- _What you need to do_
Name every political party mentioned in the article on Labour and Brexit below.

[Quoted passage — start]

After Labour’s poor showing in the local elections, he said: “an arrangement has to be made, a deal has to be done, parliament has to resolve this issue. I think that is very, very clear.” Now, breaking off weeks of fruitless negotiations, he cites the divisions in the Tory Party, as if they were not apparent before the start.  In reality, the talks were doomed just as much because of the divisions within the Labour Party. Keir Starmer has several times repeated that Labour should not agree to any deal that does not include a “confirmatory vote”. Jeremy, on the other hand, has been studiously silent, beyond the statement that it was still on the table. This has left Labour’s policy on Brexit totally muddled and confused.

As for the talks, obviously the Labour and Tory red lines could never have converged because if May had conceded “a” customs union or “exactly the same benefits” (Labour’s red lines), let alone a “confirmatory vote’ (Kier Starmer’s, at least) her backbenchers would have voted it down. If Corbyn had abandoned these demands, then his backbenchers, and some frontbenchers, too, would have revolted and scuppered the deal anyway. The whole charade was aimed at a pointless delay. It is precisely this double-speak and repeated delays that have fuelled the “second coming” of Nigel Farage and Vince Cable in the EU elections (and likely beyond). Yet Jeremy Corbyn was twice elected as leader, and boosted Labour’s score in the 2017 general election, as the man who promised “open and honest politics”.

On one issue, immigration, Labour’s 2017 election manifesto was clear and unequivocal, albeit wrong and reactionary. It said: “Freedom of movement will end when we leave the European Union.” Indeed, Corbyn’s letter breaking off negotiations with May refers to ending free movement as one of the agreements they reached in the talks. Yet, on Sunday, on the BBC’s Andrew Marr Show, when pressed on why he was against freedom of movement, Jeremy said: “I’m not staunchly against freedom of movement.”

How ridiculous! For internationalists he should have been staunchly in favour of the rights of British and continental workers to seek jobs right across the EU. Unscrupulous employers, who want free movement just to hire cheap labour, can be combatted by union action here and by protective legislation to make such action illegal. In any case, there should be no pandering to the minority in Labour’s ranks who support such nationalist demands, only outright support for immigration controls would satisfy them.

Jeremy also added, “I want us to get a good deal and then let the public have a decision after that.” Is this a people’s vote or not? If it is, then why the all the ducking and diving since the Liverpool Conference last year? The truth is Labour’s “good deal” is a unicorn, no one has ever seen it. Either it means accepting May’s deal with a fig leaf or two on workers’ rights or it means accepting all the fundamental rules of the single market and customs union along with the Court of Justice which imposes them. If it is the former, why not vote for May’s deal on 3 June? If the latter, why leave the EU and lose the ability to make (and fight against) its policies?

Labour plummets in the polls

Jeremy’s latest half-hearted and evasive concession to the majority of his members’ views on free movement and a People’s Vote is simply a response to the widespread reports that Labour voters are switching to the Liberal Democrats and the Greens. This should have been no surprise. The great majority of them, including in the North of England, are now opposed to Brexit and do not have racist attitudes to Polish builders, Portuguese nurses or refugees fleeing the terrible wars in the Middle East.

[Quoted passage — finish]
[Excerpted data — start]

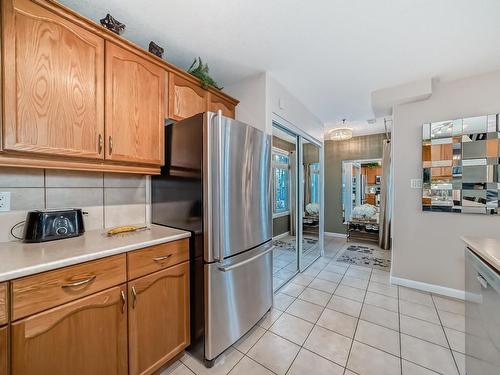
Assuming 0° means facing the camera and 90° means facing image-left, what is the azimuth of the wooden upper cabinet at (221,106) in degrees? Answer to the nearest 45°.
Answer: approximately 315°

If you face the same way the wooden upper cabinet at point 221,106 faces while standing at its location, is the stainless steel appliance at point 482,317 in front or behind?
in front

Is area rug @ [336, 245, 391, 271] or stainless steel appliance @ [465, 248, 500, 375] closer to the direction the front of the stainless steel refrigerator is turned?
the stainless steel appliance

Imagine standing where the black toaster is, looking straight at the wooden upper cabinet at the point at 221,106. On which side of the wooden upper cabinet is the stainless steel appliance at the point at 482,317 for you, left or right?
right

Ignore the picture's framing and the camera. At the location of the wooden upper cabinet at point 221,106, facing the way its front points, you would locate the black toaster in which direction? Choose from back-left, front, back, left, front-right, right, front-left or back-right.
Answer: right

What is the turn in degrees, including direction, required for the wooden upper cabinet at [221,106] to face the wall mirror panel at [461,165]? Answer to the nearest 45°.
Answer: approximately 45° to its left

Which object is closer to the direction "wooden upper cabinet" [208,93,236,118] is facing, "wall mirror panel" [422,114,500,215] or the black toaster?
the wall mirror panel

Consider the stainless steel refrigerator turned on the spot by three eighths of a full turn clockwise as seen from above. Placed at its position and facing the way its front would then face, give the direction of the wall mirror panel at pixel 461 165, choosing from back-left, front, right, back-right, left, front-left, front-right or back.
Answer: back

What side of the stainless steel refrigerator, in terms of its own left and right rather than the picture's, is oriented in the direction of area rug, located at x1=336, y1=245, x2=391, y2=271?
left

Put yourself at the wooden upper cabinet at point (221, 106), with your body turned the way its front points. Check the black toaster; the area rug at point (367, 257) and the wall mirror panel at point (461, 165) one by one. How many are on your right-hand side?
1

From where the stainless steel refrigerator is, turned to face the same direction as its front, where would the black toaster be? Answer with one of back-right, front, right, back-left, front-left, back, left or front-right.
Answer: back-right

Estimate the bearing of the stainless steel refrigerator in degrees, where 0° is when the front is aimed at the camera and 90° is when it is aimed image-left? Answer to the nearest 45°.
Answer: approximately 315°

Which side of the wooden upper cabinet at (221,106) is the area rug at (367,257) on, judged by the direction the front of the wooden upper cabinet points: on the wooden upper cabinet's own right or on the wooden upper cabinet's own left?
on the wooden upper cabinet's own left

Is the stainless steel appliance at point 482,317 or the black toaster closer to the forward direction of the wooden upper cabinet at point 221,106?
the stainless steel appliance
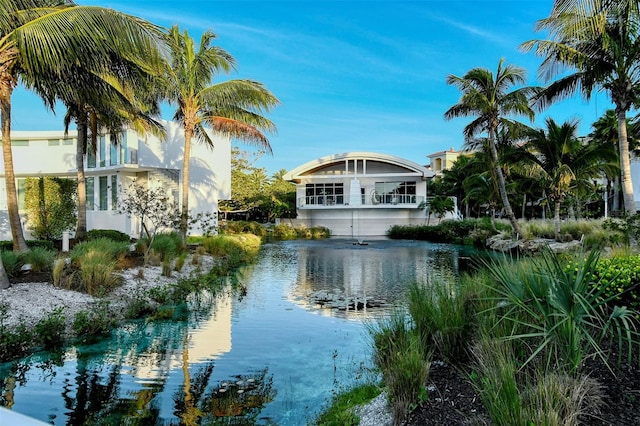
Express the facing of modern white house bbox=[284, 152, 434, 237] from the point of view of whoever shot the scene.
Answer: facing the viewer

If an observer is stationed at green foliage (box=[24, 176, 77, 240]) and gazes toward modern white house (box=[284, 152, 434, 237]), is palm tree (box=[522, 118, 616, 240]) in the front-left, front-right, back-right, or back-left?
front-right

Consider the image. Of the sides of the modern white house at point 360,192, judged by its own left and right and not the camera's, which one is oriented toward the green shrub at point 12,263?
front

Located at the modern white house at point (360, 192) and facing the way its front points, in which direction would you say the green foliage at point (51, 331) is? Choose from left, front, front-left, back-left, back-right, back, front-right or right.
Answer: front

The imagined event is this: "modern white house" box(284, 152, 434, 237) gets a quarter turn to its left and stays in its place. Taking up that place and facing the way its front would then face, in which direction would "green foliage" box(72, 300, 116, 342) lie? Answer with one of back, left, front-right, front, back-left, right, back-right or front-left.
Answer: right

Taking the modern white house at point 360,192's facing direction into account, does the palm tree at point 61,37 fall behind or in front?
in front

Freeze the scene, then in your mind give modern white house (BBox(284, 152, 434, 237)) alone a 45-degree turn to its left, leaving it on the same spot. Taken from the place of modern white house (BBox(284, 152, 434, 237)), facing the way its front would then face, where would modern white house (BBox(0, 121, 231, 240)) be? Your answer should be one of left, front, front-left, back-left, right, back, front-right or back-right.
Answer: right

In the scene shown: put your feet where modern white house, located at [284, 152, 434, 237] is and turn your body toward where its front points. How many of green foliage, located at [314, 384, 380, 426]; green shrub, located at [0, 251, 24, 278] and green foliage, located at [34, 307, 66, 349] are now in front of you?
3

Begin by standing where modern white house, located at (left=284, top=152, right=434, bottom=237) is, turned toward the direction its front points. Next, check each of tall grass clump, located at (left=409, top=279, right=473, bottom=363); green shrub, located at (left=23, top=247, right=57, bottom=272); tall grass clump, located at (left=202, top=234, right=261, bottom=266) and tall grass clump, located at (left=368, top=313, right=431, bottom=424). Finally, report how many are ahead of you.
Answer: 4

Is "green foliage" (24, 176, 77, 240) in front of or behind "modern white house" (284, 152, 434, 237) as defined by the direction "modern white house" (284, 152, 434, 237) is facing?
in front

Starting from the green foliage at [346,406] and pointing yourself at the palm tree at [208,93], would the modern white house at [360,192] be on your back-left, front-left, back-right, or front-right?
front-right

[Excerpted data — finish]
[Excerpted data — start]

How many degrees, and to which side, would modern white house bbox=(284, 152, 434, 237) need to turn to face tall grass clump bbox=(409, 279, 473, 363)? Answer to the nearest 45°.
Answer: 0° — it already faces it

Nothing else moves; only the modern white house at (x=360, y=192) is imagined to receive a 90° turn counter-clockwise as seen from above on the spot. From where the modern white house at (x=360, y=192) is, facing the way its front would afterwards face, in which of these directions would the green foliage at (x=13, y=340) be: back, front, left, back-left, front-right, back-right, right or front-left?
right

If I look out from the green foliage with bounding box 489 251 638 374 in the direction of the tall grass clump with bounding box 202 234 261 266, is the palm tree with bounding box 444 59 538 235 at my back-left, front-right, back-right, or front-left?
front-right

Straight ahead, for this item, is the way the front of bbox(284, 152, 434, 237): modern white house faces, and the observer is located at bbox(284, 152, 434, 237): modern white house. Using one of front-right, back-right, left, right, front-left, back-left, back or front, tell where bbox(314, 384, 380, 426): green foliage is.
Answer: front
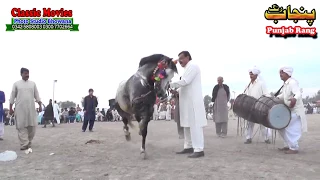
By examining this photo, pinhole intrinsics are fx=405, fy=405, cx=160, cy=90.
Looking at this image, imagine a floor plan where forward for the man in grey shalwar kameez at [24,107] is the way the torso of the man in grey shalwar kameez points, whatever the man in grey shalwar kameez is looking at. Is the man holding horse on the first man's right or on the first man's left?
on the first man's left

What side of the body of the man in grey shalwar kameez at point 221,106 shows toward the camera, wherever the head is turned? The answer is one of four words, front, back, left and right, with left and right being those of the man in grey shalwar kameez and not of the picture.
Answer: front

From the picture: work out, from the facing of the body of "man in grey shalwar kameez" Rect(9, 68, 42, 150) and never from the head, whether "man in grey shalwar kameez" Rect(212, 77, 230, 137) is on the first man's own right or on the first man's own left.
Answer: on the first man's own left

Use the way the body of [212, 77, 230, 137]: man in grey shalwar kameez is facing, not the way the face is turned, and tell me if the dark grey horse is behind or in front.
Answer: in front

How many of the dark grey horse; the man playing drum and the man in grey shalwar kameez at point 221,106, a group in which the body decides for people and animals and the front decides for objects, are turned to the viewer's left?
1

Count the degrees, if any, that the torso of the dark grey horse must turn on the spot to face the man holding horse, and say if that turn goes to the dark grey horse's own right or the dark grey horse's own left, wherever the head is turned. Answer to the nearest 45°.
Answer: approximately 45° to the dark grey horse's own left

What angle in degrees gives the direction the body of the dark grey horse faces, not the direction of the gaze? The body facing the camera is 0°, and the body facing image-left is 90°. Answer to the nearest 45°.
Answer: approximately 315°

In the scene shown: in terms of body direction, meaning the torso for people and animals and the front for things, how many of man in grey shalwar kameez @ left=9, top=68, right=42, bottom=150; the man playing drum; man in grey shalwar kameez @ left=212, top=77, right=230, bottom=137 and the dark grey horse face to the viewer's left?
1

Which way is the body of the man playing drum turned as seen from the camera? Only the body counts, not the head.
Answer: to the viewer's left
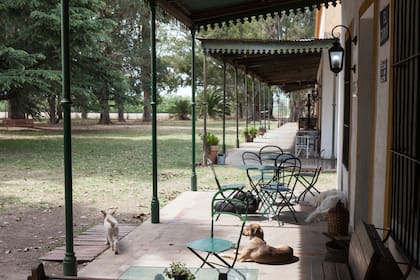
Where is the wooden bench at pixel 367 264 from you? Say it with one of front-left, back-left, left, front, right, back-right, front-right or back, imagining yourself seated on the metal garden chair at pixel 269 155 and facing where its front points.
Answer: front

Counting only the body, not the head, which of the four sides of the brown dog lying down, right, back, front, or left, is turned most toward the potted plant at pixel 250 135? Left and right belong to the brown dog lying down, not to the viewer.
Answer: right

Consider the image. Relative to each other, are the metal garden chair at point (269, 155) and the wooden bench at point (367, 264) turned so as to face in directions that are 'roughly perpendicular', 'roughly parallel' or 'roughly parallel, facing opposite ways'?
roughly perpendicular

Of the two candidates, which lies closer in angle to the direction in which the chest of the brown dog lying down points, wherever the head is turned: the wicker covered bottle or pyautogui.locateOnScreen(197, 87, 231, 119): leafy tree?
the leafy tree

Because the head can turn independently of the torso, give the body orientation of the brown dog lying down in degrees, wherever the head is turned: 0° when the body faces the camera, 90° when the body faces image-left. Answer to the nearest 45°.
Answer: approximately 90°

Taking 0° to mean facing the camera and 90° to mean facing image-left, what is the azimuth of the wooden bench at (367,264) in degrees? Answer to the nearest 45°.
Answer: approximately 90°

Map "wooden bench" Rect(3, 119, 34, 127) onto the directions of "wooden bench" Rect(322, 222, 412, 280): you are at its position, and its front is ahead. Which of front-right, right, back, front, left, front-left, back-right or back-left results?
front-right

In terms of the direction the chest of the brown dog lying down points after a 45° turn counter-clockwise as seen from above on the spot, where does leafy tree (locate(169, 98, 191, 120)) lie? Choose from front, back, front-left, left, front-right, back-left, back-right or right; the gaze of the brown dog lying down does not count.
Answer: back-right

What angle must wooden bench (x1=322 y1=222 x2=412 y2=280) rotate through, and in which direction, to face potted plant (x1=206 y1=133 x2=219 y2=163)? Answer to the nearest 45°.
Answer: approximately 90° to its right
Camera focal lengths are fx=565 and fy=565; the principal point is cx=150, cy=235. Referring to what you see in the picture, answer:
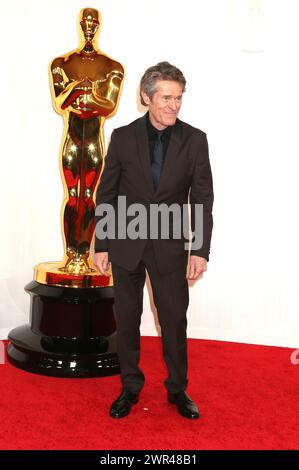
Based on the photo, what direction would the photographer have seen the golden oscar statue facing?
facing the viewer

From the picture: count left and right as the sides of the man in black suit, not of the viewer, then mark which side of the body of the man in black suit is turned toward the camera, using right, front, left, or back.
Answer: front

[Excerpted data — finish]
[Excerpted data — start]

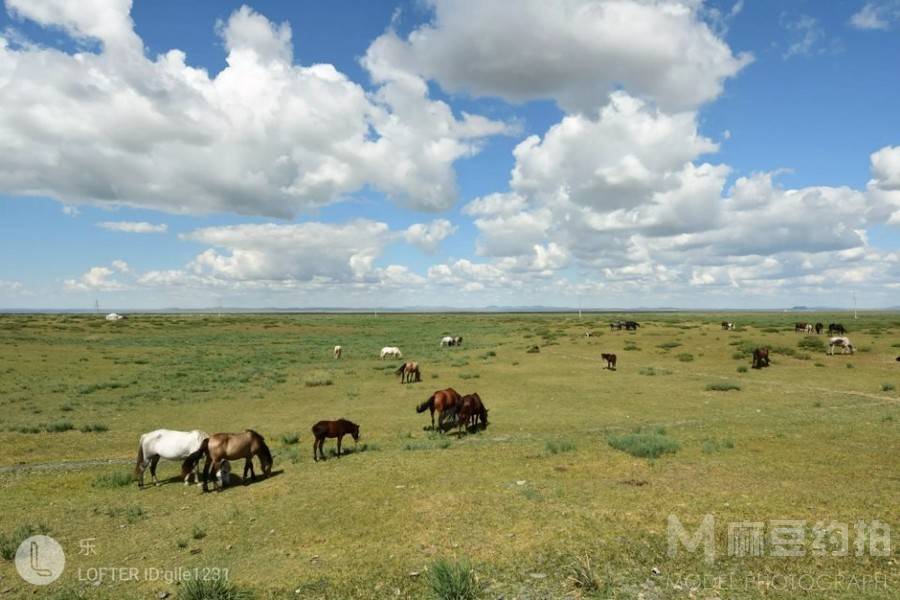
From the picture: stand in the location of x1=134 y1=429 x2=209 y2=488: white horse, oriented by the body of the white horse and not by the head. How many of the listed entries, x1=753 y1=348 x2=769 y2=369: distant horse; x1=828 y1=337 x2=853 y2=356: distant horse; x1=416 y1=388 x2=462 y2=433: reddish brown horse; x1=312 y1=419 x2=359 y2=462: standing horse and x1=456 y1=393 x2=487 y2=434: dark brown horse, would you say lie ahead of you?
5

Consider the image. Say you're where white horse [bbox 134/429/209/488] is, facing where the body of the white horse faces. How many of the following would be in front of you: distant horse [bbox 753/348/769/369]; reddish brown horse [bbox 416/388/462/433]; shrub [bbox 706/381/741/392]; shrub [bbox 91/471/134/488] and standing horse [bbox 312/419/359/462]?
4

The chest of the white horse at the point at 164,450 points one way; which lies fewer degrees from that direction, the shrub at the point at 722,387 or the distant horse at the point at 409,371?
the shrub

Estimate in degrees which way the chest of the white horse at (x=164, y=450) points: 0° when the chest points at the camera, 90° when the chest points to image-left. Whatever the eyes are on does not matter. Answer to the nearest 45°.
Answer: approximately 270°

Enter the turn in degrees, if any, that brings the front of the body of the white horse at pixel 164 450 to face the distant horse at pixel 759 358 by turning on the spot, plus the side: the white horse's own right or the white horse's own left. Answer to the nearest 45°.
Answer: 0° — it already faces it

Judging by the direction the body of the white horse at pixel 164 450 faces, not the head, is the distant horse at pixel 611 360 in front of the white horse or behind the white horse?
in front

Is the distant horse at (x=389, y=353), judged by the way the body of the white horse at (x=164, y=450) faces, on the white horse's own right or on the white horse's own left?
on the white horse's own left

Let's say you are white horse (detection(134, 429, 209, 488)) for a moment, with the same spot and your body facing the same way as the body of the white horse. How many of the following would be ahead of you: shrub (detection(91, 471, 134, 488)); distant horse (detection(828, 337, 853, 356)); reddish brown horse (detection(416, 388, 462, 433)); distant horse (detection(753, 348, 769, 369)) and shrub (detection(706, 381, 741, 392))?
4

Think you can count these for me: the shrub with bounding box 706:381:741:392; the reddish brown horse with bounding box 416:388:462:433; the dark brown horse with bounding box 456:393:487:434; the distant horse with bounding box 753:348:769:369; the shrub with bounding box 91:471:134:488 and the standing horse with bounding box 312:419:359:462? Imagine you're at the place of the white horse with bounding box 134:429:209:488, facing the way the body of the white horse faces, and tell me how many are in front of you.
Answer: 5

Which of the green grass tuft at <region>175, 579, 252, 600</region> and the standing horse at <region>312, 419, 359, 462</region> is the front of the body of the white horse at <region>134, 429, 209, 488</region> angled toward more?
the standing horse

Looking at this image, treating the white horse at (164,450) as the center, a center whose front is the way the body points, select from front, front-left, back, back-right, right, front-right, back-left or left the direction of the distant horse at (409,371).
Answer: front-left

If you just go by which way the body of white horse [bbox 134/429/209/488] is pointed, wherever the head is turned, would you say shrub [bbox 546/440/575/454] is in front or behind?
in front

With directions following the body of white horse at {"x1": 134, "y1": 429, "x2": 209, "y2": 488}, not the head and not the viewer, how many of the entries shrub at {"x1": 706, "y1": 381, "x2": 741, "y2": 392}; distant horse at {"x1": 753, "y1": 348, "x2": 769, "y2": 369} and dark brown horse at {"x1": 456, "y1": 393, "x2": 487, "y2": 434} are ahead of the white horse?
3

[Excerpted data — finish]

- _Answer to this task_
Labour Party, Tory Party, Liberal Democrats, Greens